**The task**:
Gather every line of the entries that includes the word "linecap".

**Available data**:
++++++++++

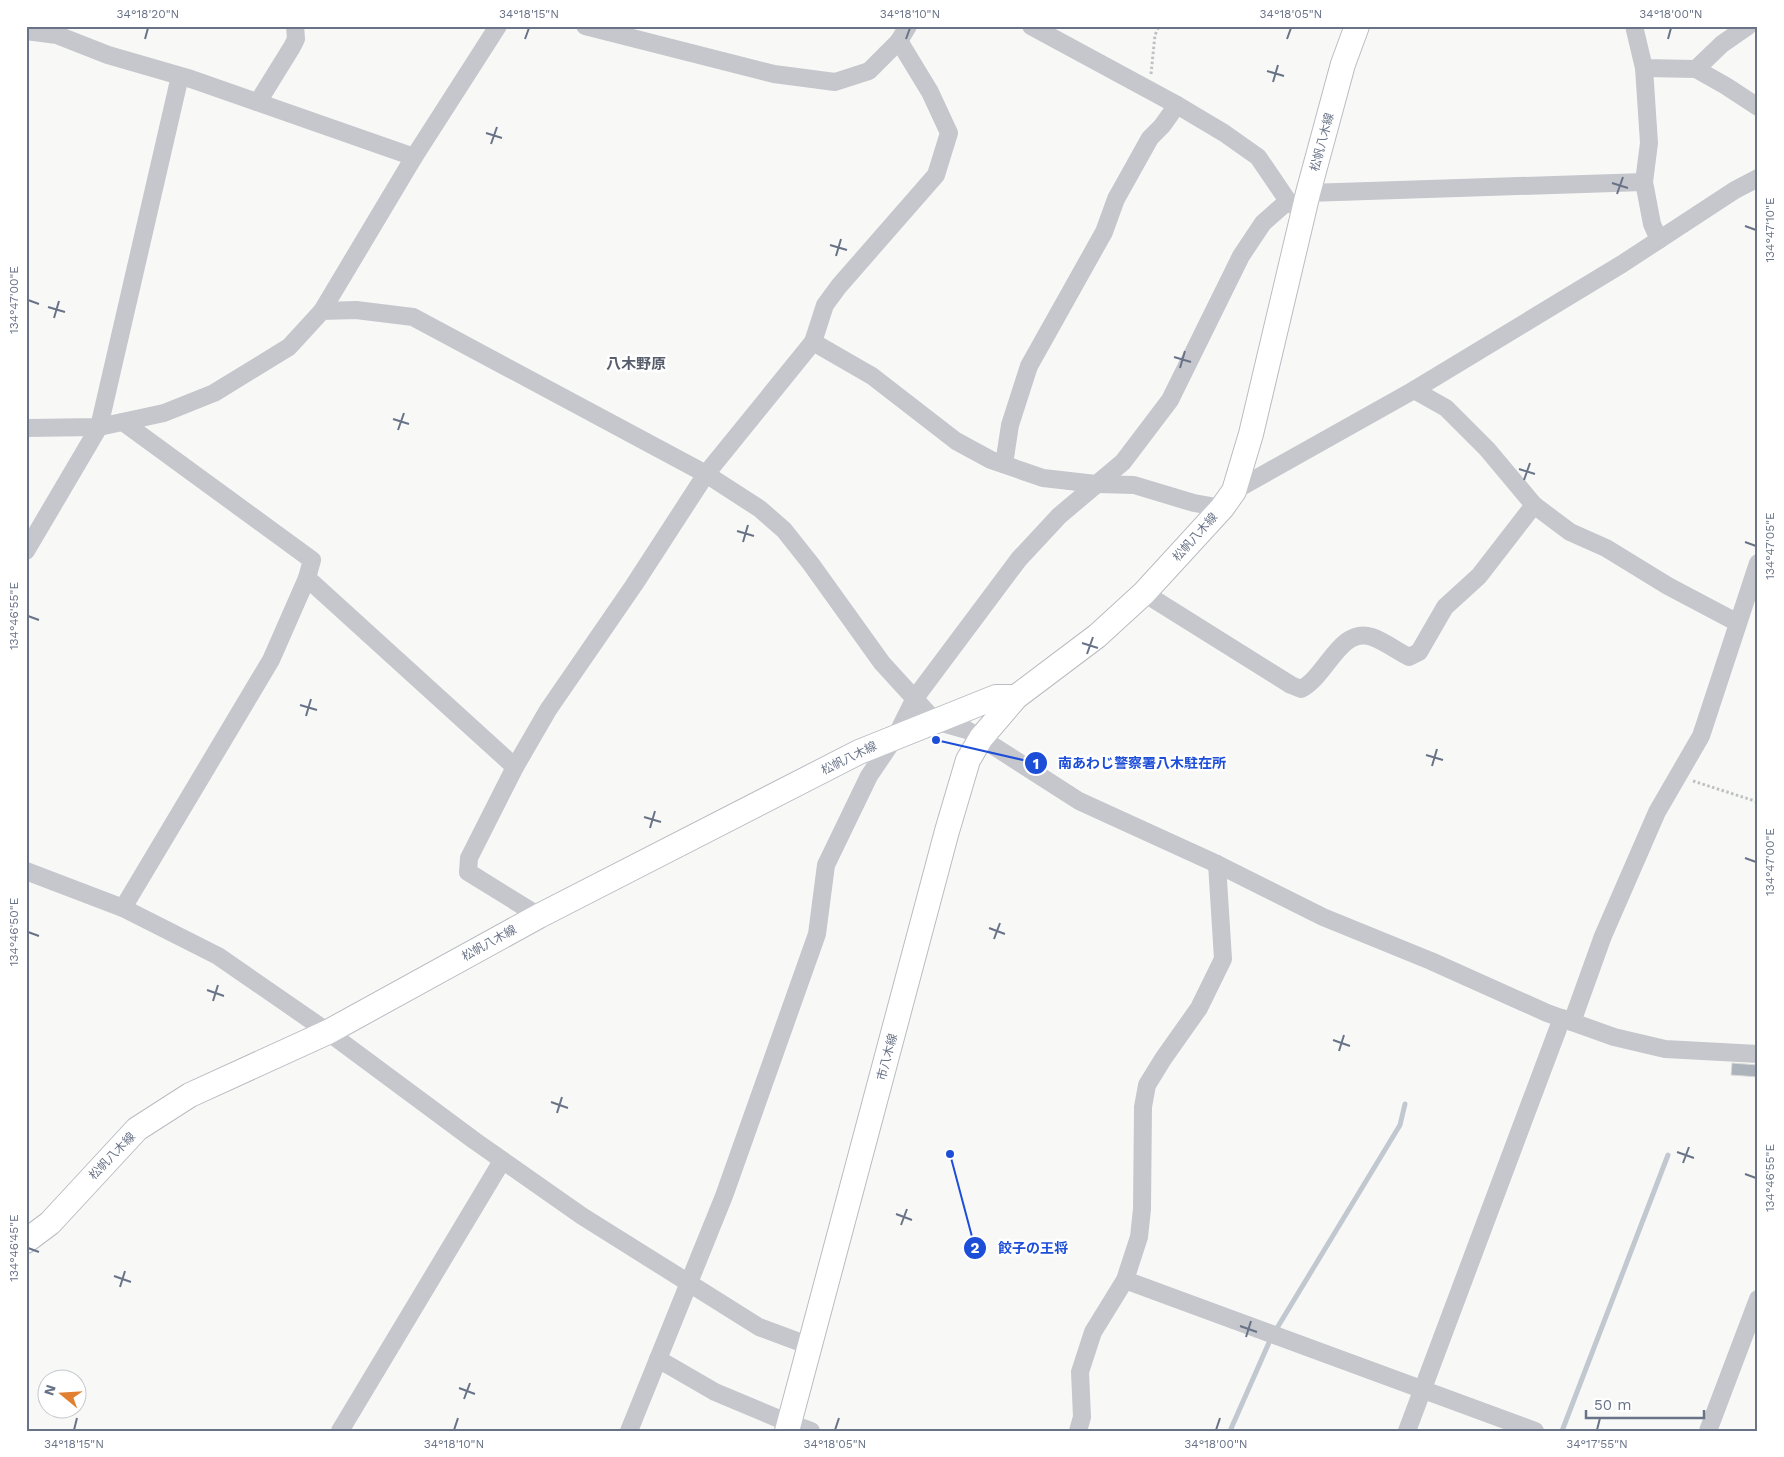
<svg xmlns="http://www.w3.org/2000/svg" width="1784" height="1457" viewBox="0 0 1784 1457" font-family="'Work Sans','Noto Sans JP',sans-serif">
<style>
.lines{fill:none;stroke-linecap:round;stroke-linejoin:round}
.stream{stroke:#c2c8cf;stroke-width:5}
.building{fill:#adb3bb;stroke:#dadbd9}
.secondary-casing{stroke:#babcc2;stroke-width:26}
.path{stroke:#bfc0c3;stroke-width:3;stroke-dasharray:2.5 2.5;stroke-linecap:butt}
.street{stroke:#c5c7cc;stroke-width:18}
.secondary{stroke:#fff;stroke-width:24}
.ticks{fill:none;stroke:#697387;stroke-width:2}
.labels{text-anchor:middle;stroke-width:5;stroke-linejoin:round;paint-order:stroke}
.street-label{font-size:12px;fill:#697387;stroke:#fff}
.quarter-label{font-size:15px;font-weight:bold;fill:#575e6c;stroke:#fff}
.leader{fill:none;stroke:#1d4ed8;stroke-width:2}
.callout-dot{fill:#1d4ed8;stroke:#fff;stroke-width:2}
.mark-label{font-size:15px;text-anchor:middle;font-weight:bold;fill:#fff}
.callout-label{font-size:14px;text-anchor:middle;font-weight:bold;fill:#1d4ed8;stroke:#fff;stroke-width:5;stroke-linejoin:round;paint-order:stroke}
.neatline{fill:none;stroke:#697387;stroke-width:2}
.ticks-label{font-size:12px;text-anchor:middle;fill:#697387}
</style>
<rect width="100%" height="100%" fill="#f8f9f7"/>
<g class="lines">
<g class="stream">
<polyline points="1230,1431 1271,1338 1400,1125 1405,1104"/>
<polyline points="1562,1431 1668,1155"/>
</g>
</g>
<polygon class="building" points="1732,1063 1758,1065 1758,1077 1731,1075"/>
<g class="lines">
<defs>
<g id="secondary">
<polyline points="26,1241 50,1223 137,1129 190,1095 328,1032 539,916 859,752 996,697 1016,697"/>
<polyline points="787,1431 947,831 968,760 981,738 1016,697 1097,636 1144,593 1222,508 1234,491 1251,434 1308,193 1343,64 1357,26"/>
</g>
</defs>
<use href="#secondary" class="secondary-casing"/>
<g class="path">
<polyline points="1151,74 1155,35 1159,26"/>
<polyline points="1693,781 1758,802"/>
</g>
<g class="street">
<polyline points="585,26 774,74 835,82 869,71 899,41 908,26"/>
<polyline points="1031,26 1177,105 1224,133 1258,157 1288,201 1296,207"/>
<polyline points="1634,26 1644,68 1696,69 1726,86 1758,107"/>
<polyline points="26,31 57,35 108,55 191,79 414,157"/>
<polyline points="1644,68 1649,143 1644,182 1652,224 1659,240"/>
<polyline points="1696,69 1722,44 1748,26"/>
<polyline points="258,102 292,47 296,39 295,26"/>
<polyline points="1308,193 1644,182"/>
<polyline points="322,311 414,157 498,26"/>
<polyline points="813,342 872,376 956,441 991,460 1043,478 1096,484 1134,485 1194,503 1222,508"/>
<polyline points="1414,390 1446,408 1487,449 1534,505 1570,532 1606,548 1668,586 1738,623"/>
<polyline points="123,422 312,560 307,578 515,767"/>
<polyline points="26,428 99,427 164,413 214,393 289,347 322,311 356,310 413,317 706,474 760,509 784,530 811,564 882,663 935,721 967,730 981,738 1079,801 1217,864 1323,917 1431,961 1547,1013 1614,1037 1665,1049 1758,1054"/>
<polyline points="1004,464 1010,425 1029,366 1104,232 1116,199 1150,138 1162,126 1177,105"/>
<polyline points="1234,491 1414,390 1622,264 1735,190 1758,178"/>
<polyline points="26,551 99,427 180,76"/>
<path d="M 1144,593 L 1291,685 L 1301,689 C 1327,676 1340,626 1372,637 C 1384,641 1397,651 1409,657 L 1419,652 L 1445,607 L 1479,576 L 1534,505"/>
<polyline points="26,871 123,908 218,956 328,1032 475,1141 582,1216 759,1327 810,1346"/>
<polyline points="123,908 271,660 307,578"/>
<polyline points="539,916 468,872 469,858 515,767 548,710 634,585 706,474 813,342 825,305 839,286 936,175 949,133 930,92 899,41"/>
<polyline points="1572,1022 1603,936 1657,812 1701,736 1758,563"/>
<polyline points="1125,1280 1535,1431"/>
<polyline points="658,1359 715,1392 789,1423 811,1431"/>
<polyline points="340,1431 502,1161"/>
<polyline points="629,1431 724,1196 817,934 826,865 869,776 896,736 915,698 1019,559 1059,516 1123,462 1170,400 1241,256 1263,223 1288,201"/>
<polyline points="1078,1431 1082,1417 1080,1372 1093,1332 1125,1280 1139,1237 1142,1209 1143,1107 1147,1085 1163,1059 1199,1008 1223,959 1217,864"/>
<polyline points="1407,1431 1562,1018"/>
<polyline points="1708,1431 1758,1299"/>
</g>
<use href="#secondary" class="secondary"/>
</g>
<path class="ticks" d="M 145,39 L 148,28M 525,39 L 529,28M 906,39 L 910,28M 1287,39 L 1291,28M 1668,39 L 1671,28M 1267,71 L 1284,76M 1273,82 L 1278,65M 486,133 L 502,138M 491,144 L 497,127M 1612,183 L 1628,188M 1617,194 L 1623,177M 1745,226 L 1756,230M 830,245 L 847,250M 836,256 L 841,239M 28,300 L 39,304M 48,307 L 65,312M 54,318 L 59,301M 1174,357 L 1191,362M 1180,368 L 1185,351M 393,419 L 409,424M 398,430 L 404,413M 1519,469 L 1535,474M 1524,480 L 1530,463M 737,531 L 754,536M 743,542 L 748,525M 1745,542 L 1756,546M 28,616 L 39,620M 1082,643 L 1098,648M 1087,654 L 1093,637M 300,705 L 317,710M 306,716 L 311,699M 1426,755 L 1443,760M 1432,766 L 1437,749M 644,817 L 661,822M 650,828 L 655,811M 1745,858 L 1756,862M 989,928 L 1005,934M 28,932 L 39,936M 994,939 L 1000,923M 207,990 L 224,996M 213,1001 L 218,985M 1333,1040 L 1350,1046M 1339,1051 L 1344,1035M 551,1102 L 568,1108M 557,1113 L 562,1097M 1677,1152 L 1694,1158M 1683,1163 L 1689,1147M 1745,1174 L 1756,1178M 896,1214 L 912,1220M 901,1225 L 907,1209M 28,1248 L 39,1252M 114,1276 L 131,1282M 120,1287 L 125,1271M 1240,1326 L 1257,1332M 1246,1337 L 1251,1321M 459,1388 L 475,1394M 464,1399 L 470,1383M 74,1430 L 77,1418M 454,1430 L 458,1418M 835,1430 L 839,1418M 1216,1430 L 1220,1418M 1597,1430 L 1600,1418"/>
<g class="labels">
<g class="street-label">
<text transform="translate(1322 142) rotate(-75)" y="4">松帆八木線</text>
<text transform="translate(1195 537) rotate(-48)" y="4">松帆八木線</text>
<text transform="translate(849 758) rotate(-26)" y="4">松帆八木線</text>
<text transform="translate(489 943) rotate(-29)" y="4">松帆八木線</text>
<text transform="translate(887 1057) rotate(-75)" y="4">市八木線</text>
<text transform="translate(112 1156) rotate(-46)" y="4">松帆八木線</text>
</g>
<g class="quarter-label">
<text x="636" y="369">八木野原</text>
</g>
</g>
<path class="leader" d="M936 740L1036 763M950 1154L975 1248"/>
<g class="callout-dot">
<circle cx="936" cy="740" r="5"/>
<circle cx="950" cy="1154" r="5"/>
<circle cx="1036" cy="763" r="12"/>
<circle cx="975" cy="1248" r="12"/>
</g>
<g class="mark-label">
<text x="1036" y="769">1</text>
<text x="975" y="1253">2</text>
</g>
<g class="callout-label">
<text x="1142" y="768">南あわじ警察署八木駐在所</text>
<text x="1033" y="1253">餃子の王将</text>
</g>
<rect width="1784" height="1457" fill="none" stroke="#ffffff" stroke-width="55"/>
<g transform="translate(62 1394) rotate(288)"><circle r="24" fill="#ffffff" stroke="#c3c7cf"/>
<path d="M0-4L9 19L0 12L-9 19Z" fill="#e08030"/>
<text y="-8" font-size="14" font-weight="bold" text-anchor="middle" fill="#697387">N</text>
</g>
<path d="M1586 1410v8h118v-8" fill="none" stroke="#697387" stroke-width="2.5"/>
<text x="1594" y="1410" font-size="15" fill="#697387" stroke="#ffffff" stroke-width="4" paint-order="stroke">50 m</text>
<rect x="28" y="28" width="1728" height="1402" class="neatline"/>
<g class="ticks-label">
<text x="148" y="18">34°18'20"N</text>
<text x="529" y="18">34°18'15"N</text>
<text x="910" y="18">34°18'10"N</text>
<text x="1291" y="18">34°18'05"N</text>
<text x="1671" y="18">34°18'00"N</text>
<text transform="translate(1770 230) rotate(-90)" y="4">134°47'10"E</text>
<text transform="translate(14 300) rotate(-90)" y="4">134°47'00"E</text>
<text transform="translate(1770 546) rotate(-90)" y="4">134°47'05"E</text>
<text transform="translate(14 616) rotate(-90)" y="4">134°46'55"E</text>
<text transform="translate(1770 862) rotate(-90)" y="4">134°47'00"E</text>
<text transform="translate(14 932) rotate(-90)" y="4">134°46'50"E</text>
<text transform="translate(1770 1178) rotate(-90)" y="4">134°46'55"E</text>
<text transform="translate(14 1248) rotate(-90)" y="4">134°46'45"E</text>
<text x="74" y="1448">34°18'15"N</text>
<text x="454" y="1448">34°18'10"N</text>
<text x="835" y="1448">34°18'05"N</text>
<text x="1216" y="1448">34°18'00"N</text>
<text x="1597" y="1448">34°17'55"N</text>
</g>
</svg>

++++++++++

**Response to the exercise**:
.lines{fill:none;stroke-linecap:round;stroke-linejoin:round}
.path{stroke:#bfc0c3;stroke-width:3;stroke-dasharray:2.5 2.5;stroke-linecap:butt}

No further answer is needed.